● Kaynaktan alıntı:
----
Geçmiş yıllarda Siirt’e yaşayan ve lakabı (KEŞMER) yani (SOYTARI) olan biri varmış. İşte, bu kişi bir gün yolda yürürken, onu gören zamanın AĞASI:
-Keşmer herif merhaba! diye takılmış.
Ağanın, (SOYTARI HERİF MERHABA) diyerek takılmasını kendisi için büyük bir iltifat gibi algılayan bu gerçekten soytarı hemen evine koşarak, hane halkını toplamış:
-Biliyor musunuz ne oldu. Çarşıda gezerken beni gören Ağa (ULAN KEŞMER MERHABA) diye iltifat etti. Artık, kıymetimi bilin. Koskoca ağa bile bana (KEŞMER MERHABA) dedi. Bunu bütün mahalleye, hatta şehre yayın. Herkes benim kıymetimi bilsin!
Bizden de, bütün soytarılara merhaba!!
----
● Yapılacak iş 1: Keşmer fıkrasına göre adamın lakabı olan "Keşmer" ne anlama geliyor?
● Yapılacak iş 2: Keşmer fıkrasında parantez içinde verilen bütün ifadeleri sırayla yazın.
● Yapılacak iş 3: Keşmer fıkrasında "Geçmiş yıllarda Siirt’e" sözlerinden "benim kıymetimi bilsin!" sözlerine kadar uzanan bölümü olduğu gibi alıntılayın.

● Ham veri:
----
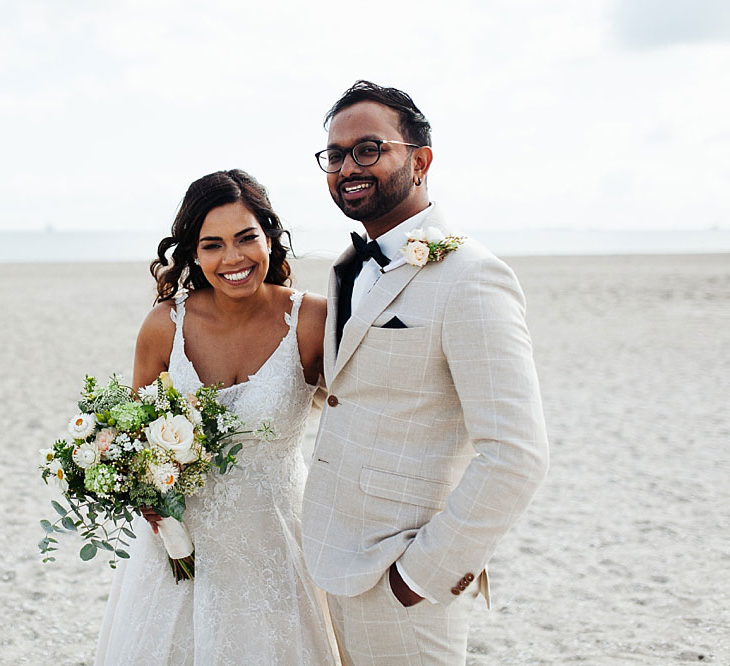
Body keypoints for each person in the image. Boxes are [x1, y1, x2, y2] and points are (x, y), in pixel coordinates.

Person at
----
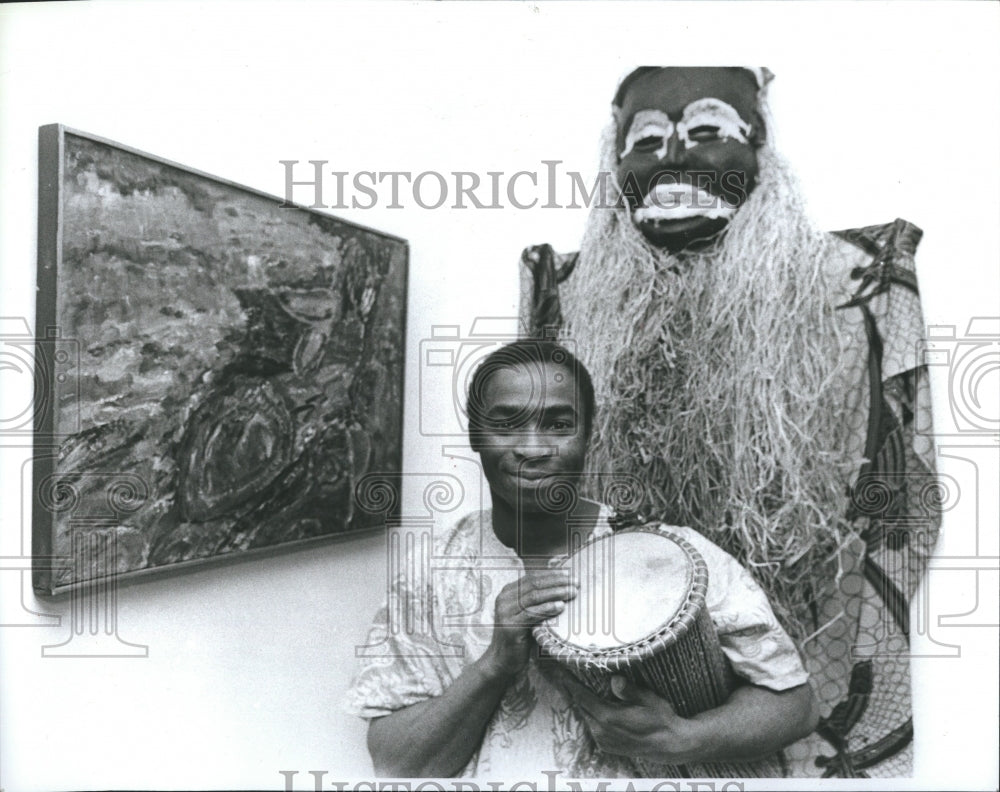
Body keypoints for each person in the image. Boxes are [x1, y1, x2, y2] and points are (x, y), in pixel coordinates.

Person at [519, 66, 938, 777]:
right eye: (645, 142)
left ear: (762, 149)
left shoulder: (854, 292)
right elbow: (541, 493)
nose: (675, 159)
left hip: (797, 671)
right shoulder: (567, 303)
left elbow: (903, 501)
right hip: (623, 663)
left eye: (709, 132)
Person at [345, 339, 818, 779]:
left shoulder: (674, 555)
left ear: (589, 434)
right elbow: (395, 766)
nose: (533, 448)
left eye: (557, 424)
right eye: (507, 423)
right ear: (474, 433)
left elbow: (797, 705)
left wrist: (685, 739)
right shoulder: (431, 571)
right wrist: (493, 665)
----
● Görev yanıtı 1: Soytarı anlamına geliyor.

● Görev yanıtı 2: KEŞMER, SOYTARI, SOYTARI HERİF MERHABA, ULAN KEŞMER MERHABA, KEŞMER MERHABA

● Görev yanıtı 3:
Geçmiş yıllarda Siirt’e yaşayan ve lakabı (KEŞMER) yani (SOYTARI) olan biri varmış. İşte, bu kişi bir gün yolda yürürken, onu gören zamanın AĞASI:
-Keşmer herif merhaba! diye takılmış.
Ağanın, (SOYTARI HERİF MERHABA) diyerek takılmasını kendisi için büyük bir iltifat gibi algılayan bu gerçekten soytarı hemen evine koşarak, hane halkını toplamış:
-Biliyor musunuz ne oldu. Çarşıda gezerken beni gören Ağa (ULAN KEŞMER MERHABA) diye iltifat etti. Artık, kıymetimi bilin. Koskoca ağa bile bana (KEŞMER MERHABA) dedi. Bunu bütün mahalleye, hatta şehre yayın. Herkes benim kıymetimi bilsin!